One thing is for sure: Nobody wants to live in poverty, and no one wants to be forced to migrate so that they can find a living. The magnitude of the problem is staggering, but let’s stop here. —Could you and I make a difference in one family’s life? What if ten million Americans and Europeans decided to help one family each? What difference would it make? Here are a few ways that we can do just that.
- Invest in lives, not merely in wealth. Partner with one of many micro-business entrepreneurial organizations, which have been started to help alleviate poverty in Africa, through empowering individuals to start their own companies. Look at these:
- https://www.kiva.org This organization has a solid reputation for assisting families with micro-business loans and assistance in starting their own companies.
- Women’s Microfinance Initiative (WMI) is tackling global poverty and the disenfranchisement of impoverished, rural women in East Africa. https://www.globalgiving.org/projects/provide-1000-microloans-for-rural-women-in-east-africa/
- If loaning money is not in your make-up, why not give someone a hand up. Provide them with a grant to start their own business. Of course, also give them assistance with how to start, and run their own company, as well.
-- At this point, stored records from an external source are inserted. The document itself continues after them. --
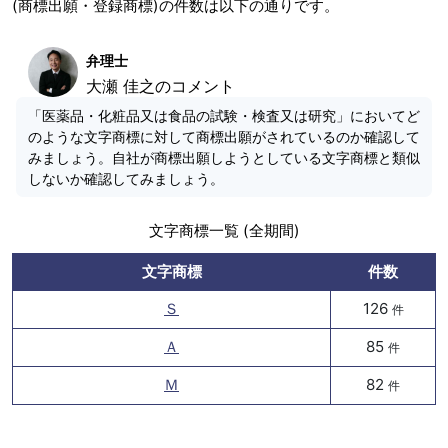
(商標出願・登録商標)の件数は以下の通りです。
弁理士
大瀬 佳之のコメント
「医薬品・化粧品又は食品の試験・検査又は研究」においてど
のような文字商標に対して商標出願がされているのか確認して
みましょう。自社が商標出願しようとしている文字商標と類似
しないか確認してみましょう。
文字商標一覧 (全期間)
文字商標
件数
Ｓ
126
件
Ａ
85
件
Ｍ
82
件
- Provide funding to feed the starving. For most of the world’s refugees, hunger and malnutrition is a serious matter. Every year millions of handicapped children enter the world due to the malnutrition of their mothers. You can help prevent this stunting by assisting with the mitigation of starvation and malnutrition. The Global Hunger Task Force has been established to do just that. They exist to mitigate starvation on a global scale. I recommend them. www.globalhungertaskforce.org
Working together, we can make a huge difference in this looming catastrophic tragedy, which is happening a lot faster than any of us have imagined. Doing something, one person, and one family at a time are the best we can do.